Here's a typical scenario - you meet a new guy and go out on a few dates with him.
Everything seems to be great for the first few weeks, until he suddenly starts acting strange.
He becomes more needy - as though he keeps asking for favors from you, but gives very little in return.
At first you're fine with it, but it escalates to such a level that even you feel that you have to put a stop to it.
So you go ahead and tell him about it.
What happens next? He then dismisses your worries, maybe even going so far as to telling you that you're the one who's being crazy in the relationship.
Needless to say, the relationship soon heads towards a breakup.
"Take-take relationships" are just an example of the common relationships that so many great women go through over and over again, no matter how different their men are from the last one.
And it's funny how so many similar relationships that happen one after the other makes women think that all men are the same.
Can't say that we don't blame them, but that idea doesn't fix things.
Coming up with such hasty conclusions is like blowing your nose to cure a cold - you're only treating the tip of the iceberg.
You need to address the underlying cause that keeps these relationships forming around you.
And the underlying cause is easy to find.
It's you.
Or more specifically, it's the negative patterns that you exhibit in your relationships.
Think about it: What are the negative patterns that you bring into relationships? We're not talking about patterns like, "I always attract men who don't know how to move relationships forward.
" That's about him.
We're talking about you, and your negative patterns like, "I meet men and I immediately warm up to them.
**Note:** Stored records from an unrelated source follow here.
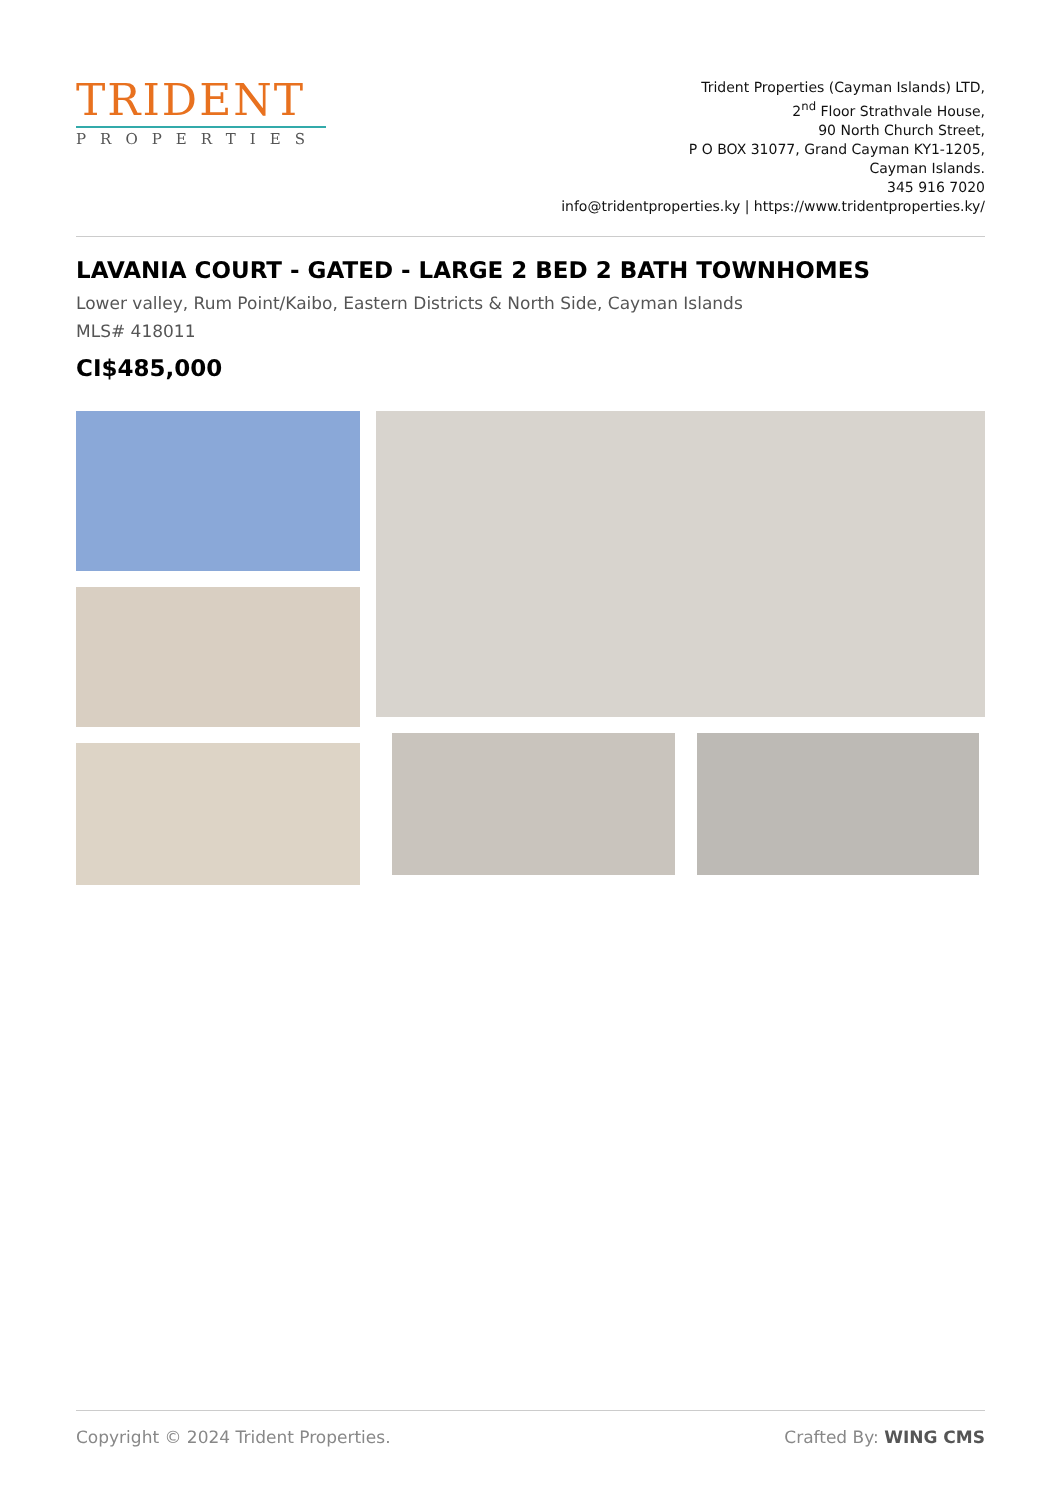TRIDENT
PROPERTIES
Trident Properties (Cayman Islands) LTD,
2<sup>nd</sup> Floor Strathvale House,
90 North Church Street,
P O BOX 31077, Grand Cayman KY1-1205,
Cayman Islands.
345 916 7020
info@tridentproperties.ky | https://www.tridentproperties.ky/
LAVANIA COURT - GATED - LARGE 2 BED 2 BATH TOWNHOMES
Lower valley, Rum Point/Kaibo, Eastern Districts & North Side, Cayman Islands
MLS# 418011
CI$485,000
Copyright © 2024 Trident Properties. Crafted By: WING CMS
I show them that I'm very interested in getting into a relationship and may even get intimate after only a few dates.
" Go ahead and think of other negative patterns you may have.
Think of at least two more.
Go ahead and take a few minutes to do so.
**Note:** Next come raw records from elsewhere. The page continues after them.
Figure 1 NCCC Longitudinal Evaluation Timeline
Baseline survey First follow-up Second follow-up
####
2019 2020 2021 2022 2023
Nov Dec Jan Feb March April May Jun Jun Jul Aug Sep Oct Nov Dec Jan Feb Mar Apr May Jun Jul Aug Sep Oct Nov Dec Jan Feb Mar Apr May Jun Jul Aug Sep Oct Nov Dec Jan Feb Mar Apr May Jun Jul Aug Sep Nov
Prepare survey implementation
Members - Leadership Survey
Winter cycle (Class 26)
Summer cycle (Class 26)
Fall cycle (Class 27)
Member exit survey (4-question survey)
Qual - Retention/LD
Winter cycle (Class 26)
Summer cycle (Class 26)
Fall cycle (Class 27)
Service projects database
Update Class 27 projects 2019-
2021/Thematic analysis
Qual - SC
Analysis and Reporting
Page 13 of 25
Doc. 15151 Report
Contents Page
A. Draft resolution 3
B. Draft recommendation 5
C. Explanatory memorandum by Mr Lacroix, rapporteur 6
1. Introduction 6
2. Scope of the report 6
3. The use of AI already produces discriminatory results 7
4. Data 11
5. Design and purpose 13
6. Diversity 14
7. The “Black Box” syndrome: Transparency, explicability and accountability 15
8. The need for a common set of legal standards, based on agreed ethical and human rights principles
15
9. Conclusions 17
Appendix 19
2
If you managed to find a few negative patterns that you exhibit in all your relationships, then congratulations.
You've taken the very first step in breaking free from these patterns.
It doesn't even matter what these patterns are - the fact that you were able to zoom into these patterns and identify them is what's important.
But wait - I'm not saying that you need to immediately get rid of these patterns.
You see, while they may be causing most of the heartache that you've been experiencing so far, it may also be causing most of the good times.
If you've ever been into one of those relationships where you totally hate everything he does one day, then do a 180-degree turn a few days later and start loving him again? That's what these patterns are notorious for.
Once you identify your patterns and realize whether they're good for your relationship, you'll be better able to keep from unconsciously ruining your relationships.